The Las Vegas Convention and Visitors Authority reported the average daily room rate was was 30.7 percent higher than March 2022 and 59.2 percent more than in March 2019. The LVCVA broke the room rate averages down to $228.46 on the Strip and $122.33 in downtown Las Vegas.

In addition, March Madness delivered a full-court press to Harry Reid International Airport last month as it saw the second busiest month in history, the Clark County Department of Aviation said Monday.

Visitation soared 9.6 percent to 3.66 million in March and many of those travelers paid an average $213.25 a night to stay in a resort hotel, according to the LVCVA. And tourism statistics showed figures that were closer to pre-pandemic levels, with March visitation off by 1.1 percent from March 2019 levels.

The triennial ConExpo-Con/Agg construction industry trade show helped land 771,000 conventioneers in Las Vegas for the month — the highest number since February 2020.

Kevin Bagger, vice president of the LVCVA Research Center, said occupancy levels averaged 88.3 percent, the highest level in more than three years.

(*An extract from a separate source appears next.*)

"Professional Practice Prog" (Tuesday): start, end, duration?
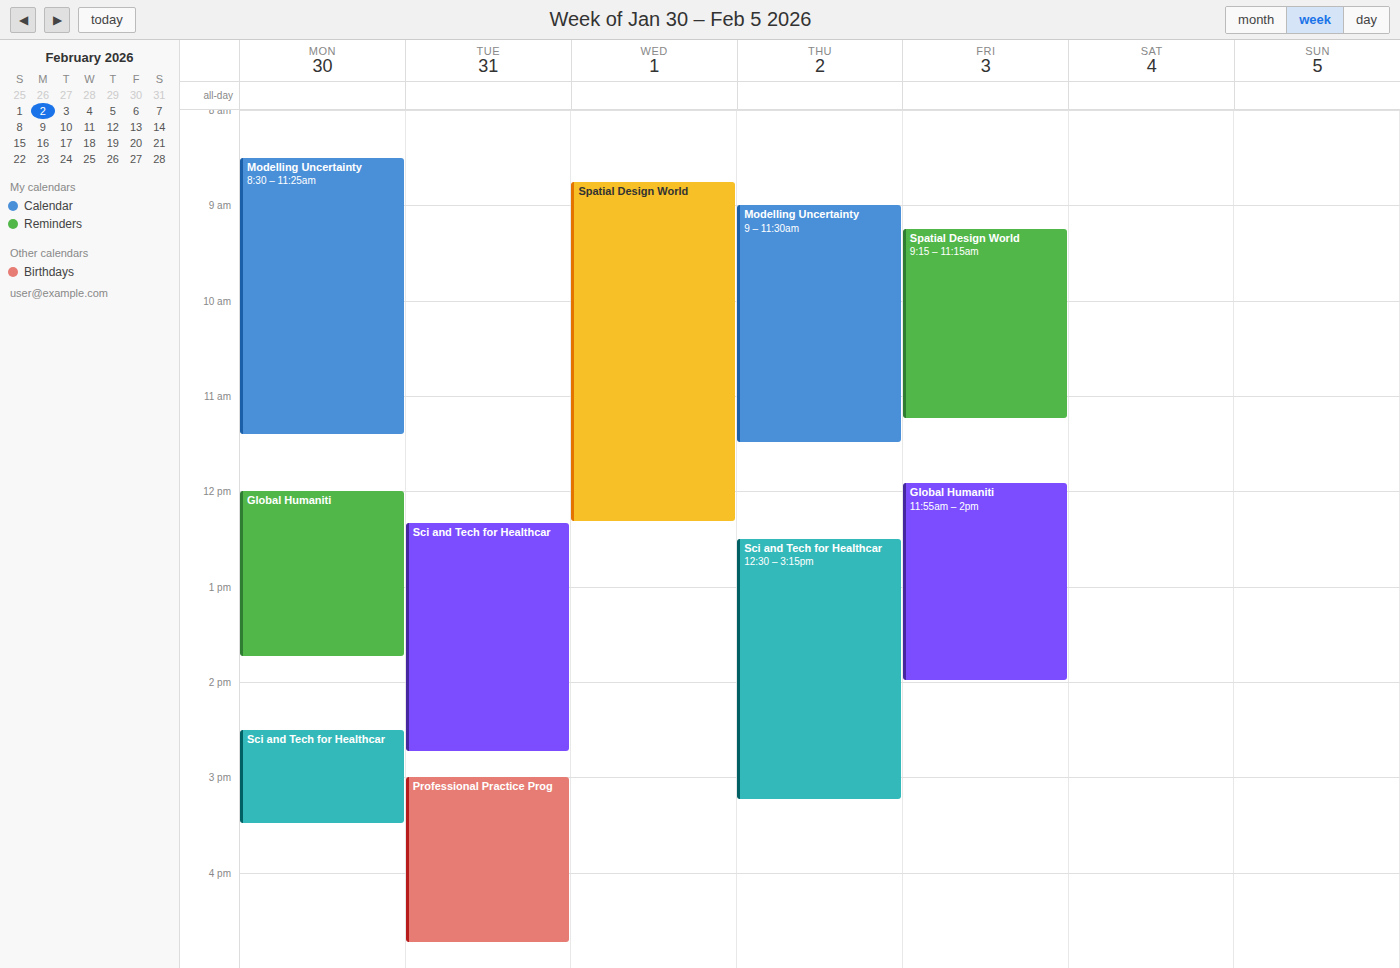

“Achieving impressive levels by both pre- and post-pandemic standards, weekend occupancy reached 94.5 percent for the month, which was 2.4 percentage points higher year over year, while conventions helped propel midweek occupancy to 85.8 percent, 9.2 points higher year over year,” Bagger said.

For the quarter, visitor volume was up 18.8 percent to 10 million people with convention traffic up 58.1 percent to 1.9 million. The quarterly occupancy rate is at 83.2 percent, up 13.4 points over 2022, and the average daily room rate stands at $194.92, up 26.8 percent.

Bagger attributed the city’s sports and entertainment calendar to drawing large crowds of visitors.

After a downturn in traffic on highways leading to Las Vegas in February, March traffic counts rebounded with the average number of vehicles up 3.4 percent to 131,104, according to the Nevada Department of Transportation. NDOT does not differentiate between local traffic and tourists.

While vehicle traffic was higher overall, vehicle counts on Interstate 15 at the California-Nevada border were down for the second straight month, off 1.3 percent to 43,256 vehicles in March.

Airport passengers higher

Travelers made up for the vehicle traffic with higher numbers at Reid Airport.

Reid had its best March ever with 4.9 million passengers passing through terminal gates. March totals were second only to the record 5.2 million passengers that used the airport in October. The previous best March occurred in 2019 when 4.4 million passengers were reported.

Airport officials attributed the high number of passengers to the city hosting several NCAA basketball tournaments, two nights of Taylor Swift concerts at Allegiant Stadium as well March being the month for spring break getaways.

Airport officials said passenger counts are up 25.4 percent over 2022 to 13.5 million passengers for the first quarter of the year. That means the airport is on a pace to shatter 2022’s record of 52.7 million passengers.

Officials noted that the airport has 15 more nonstop domestic markets than it had in 2019. In March, domestic traffic was up 14.1 percent to 4.6 million passengers, while international arrivals and departures were up 64 percent to 252,670.

Southwest Airlines continued to dominate domestic travel, serving 1.7 million passengers in March, a 16.2 percent increase. No. 2 commercial air carrier Spirit Airlines was up 39 percent to 748,689 passengers.

A handful of domestic air carriers had downturns in March: Avelo (74.2 percent), American (5.5 percent), Sun Country (4.6 percent) and Allegiant Air (3.4 percent).

Among international carriers, Canadian airlines had double- and triple-digit percentage increases in passengers while all European carriers showed robust upticks for the spring travel season.